===== SUPPLIED PASSAGE =====

WLUC-TV
- Marquette, Michigan; United States;
- Channels: Digital: 35 (UHF); Virtual: 6;
- Branding: TV6; Fox UP (6.2);

Programming
- Affiliations: 6.1: NBC; 6.2: Fox; for others, see § Subchannels;

Ownership
- Owner: Gray Media; (Gray Television Licensee, LLC);

History
- First air date: April 28, 1956
- Former call signs: WDMJ-TV (1956–1964)
- Former channel numbers: Analog: 6 (VHF, 1956–2009)
- Former affiliations: CBS (1956–1992); ABC (secondary 1956–1983, primary 1992–1995); NBC (secondary, 1956–1969 and 1983–1995); Fox (secondary, 1992–1995);
- Call sign meaning: "Lucky 6" (former sister station to Green Bay's WLUK-TV)

Technical information
- Licensing authority: FCC
- Facility ID: 21259
- ERP: 100 kW
- HAAT: 258.3 m (847 ft)
- Transmitter coordinates: 46°20′11″N 87°50′56″W﻿ / ﻿46.33639°N 87.84889°W
- Translator(s): W14EM-D Marquette (city)

Links
- Public license information: Public file; LMS;
- Website: www.uppermichiganssource.com

= WLUC-TV =

Television station in Marquette, Michigan

WLUC-TV (channel 6) is a television station licensed to Marquette, Michigan, United States, serving the Central and Western Upper Peninsula of Michigan as an affiliate of NBC and Fox. Owned by Gray Media, the station has studios on US 41/M-28 in Negaunee Township, and its transmitter is located on South Helen Lake Road in Republic Township southeast of unincorporated Republic.

WLUC is relayed on translator station W14EM-D channel 14 (also mapped to virtual channel 6) from the top of the Landmark Inn in Marquette in order to extend its primary signal; the translator is used for areas of Marquette that get a poor reception from the station's main transmitter.

===== INFORMATION PROVIDED =====

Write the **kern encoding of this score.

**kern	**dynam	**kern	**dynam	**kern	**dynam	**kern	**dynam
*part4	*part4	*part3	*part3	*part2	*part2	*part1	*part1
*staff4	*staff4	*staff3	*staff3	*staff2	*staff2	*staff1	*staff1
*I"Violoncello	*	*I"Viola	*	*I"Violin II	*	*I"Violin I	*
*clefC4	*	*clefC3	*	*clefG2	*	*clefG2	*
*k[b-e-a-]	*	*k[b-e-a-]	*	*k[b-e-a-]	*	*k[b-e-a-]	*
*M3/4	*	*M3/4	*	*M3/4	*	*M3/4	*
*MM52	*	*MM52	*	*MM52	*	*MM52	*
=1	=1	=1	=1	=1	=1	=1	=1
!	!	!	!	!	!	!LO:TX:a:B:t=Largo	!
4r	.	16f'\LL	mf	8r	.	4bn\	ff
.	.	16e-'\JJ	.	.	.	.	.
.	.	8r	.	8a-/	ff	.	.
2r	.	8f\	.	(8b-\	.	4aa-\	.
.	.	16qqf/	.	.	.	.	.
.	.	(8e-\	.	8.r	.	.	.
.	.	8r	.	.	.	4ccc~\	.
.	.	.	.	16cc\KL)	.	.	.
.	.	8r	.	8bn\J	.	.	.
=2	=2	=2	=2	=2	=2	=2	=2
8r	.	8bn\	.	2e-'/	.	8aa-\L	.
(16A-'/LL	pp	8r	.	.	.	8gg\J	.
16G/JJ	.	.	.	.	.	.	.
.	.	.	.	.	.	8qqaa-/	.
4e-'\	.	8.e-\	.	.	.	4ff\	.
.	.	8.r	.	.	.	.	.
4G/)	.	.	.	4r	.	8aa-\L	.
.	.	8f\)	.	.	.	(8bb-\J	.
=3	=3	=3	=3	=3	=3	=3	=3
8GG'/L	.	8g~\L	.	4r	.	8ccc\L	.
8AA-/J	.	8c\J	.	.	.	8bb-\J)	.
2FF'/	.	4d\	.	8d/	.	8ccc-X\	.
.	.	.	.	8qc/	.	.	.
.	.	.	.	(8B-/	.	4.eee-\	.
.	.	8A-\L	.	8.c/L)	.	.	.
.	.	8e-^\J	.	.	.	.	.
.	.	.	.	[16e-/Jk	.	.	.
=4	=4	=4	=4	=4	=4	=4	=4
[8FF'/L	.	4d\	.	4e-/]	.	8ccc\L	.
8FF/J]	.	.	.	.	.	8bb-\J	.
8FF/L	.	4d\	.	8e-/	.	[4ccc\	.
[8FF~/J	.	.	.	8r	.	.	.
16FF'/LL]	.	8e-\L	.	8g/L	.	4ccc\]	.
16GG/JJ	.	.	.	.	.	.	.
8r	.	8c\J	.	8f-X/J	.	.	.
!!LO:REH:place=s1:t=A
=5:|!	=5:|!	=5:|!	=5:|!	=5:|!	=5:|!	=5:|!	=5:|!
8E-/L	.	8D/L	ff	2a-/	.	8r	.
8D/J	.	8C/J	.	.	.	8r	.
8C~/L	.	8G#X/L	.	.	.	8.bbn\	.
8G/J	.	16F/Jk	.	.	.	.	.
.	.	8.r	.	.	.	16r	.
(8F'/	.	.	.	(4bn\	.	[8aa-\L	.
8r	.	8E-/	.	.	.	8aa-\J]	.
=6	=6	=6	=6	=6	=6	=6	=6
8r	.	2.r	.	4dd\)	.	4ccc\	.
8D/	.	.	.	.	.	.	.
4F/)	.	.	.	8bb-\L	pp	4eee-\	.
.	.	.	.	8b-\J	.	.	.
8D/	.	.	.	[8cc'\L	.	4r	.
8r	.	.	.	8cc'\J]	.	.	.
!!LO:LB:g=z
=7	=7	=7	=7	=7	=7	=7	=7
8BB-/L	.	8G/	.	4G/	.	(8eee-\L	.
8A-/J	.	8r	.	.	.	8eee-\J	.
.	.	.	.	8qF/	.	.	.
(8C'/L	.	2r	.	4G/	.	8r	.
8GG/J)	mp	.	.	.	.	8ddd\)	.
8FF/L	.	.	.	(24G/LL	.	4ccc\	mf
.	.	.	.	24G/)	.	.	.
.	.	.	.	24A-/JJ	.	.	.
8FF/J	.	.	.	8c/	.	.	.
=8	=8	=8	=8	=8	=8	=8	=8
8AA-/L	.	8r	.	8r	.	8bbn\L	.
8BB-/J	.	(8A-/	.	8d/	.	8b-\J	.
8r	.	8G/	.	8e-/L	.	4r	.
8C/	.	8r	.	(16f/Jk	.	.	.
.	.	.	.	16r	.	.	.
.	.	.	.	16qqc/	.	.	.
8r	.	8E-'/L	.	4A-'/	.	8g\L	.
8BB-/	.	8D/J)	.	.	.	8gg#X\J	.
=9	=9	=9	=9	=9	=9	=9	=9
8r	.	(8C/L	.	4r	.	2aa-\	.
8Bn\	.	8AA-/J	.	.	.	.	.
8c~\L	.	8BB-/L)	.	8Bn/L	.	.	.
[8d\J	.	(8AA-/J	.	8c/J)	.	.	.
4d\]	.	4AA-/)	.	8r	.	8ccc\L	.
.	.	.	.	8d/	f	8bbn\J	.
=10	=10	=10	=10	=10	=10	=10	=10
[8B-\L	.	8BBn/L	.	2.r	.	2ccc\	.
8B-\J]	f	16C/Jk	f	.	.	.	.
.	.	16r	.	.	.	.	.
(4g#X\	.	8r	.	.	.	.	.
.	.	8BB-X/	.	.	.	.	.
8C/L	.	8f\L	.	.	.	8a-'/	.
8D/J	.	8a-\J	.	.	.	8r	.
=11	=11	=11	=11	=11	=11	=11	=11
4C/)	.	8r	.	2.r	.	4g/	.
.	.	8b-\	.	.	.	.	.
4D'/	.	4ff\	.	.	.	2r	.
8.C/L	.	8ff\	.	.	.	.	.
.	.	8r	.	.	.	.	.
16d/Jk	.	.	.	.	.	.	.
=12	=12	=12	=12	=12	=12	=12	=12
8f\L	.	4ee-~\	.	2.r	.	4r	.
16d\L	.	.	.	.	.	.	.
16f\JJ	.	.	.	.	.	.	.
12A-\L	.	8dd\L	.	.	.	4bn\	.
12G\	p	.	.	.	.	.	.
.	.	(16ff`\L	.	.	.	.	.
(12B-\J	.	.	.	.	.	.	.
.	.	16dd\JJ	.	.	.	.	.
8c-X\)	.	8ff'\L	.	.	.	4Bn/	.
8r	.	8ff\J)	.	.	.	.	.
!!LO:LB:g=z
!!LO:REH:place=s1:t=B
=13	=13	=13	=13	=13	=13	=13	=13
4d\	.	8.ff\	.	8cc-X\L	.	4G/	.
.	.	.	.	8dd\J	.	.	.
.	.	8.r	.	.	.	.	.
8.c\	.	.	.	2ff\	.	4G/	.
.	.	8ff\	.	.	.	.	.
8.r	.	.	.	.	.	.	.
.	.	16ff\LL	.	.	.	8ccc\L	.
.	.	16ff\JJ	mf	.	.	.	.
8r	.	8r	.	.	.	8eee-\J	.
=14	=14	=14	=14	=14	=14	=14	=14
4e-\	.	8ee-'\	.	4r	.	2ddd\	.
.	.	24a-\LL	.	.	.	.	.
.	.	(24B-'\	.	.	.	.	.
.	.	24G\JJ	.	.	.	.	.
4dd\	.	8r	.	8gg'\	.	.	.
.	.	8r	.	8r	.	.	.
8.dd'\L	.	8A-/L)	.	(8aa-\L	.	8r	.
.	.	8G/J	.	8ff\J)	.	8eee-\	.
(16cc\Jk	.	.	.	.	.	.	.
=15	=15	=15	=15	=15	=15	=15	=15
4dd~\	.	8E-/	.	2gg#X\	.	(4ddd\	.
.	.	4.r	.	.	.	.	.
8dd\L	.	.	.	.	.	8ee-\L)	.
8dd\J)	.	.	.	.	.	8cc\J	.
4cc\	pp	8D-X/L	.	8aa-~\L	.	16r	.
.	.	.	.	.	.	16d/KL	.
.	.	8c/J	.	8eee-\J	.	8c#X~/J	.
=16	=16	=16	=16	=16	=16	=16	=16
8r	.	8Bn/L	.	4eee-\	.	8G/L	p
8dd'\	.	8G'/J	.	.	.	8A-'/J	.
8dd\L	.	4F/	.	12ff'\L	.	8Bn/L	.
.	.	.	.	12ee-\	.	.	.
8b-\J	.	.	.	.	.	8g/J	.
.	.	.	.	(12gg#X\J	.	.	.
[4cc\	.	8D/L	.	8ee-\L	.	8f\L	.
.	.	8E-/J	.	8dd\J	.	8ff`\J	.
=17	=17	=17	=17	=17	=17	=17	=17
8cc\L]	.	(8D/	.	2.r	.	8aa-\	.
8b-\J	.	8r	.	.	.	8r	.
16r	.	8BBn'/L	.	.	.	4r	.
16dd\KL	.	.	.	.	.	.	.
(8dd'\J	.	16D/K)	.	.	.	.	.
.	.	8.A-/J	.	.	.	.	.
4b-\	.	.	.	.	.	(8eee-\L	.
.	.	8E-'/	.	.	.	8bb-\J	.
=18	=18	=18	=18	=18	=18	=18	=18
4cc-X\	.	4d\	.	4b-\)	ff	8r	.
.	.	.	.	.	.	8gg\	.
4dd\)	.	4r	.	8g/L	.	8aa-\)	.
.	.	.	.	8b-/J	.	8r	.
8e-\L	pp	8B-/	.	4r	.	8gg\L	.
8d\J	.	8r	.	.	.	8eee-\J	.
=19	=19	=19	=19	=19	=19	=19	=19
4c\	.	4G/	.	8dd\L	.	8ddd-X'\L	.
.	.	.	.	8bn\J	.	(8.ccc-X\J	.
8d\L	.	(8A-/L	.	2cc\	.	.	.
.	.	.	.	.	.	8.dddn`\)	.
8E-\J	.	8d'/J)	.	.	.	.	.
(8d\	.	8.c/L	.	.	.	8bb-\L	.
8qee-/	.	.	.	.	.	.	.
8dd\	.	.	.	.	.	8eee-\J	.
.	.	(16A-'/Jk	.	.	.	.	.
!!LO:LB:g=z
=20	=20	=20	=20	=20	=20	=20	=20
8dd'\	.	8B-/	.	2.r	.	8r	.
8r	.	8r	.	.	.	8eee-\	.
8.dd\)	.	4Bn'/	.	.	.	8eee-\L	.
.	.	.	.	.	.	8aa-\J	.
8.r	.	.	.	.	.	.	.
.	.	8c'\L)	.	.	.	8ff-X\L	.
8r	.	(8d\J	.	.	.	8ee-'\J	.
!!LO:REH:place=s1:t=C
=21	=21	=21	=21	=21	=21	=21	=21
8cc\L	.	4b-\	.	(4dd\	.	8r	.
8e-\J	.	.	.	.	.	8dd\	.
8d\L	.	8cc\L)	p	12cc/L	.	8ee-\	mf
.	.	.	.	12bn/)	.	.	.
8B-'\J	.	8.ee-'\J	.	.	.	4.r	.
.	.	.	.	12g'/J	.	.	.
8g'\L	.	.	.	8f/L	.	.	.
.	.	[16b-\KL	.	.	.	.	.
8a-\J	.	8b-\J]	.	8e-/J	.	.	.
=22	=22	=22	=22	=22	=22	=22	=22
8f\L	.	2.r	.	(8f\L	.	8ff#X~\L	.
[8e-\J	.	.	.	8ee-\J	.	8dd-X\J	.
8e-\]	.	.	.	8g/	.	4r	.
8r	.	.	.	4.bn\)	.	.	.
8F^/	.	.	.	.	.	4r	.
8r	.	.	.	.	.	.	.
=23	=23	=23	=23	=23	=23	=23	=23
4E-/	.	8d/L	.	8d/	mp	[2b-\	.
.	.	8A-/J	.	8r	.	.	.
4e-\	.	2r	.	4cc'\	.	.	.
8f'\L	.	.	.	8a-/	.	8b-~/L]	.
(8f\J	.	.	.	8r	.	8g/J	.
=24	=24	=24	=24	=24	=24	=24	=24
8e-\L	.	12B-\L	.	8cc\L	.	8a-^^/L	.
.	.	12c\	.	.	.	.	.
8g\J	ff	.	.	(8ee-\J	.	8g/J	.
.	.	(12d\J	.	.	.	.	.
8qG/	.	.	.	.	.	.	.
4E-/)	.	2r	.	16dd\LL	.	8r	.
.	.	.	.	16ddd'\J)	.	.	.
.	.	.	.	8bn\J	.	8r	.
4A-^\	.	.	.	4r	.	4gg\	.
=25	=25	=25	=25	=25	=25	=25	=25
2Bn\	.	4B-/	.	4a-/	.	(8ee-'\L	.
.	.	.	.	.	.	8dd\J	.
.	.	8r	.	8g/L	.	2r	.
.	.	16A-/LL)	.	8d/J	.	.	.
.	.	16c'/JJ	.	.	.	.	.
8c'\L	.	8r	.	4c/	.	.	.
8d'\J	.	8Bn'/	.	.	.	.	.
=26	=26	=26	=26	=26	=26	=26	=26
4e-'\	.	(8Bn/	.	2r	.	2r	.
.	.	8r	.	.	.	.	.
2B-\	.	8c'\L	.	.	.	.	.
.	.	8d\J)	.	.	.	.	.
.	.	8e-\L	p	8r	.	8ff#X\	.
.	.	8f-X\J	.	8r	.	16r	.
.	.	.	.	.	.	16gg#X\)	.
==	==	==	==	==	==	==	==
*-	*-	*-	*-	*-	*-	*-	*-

=====

• **WHAT IS BEING ASKED**
Based on the WLUC-TV text, explain why the station is relayed on translator W14EM-D.

• **WRITTEN SOLUTION**
WLUC is relayed on W14EM-D from the top of the Landmark Inn in Marquette to extend its primary signal. The translator serves areas of Marquette that get poor reception from the station's main transmitter.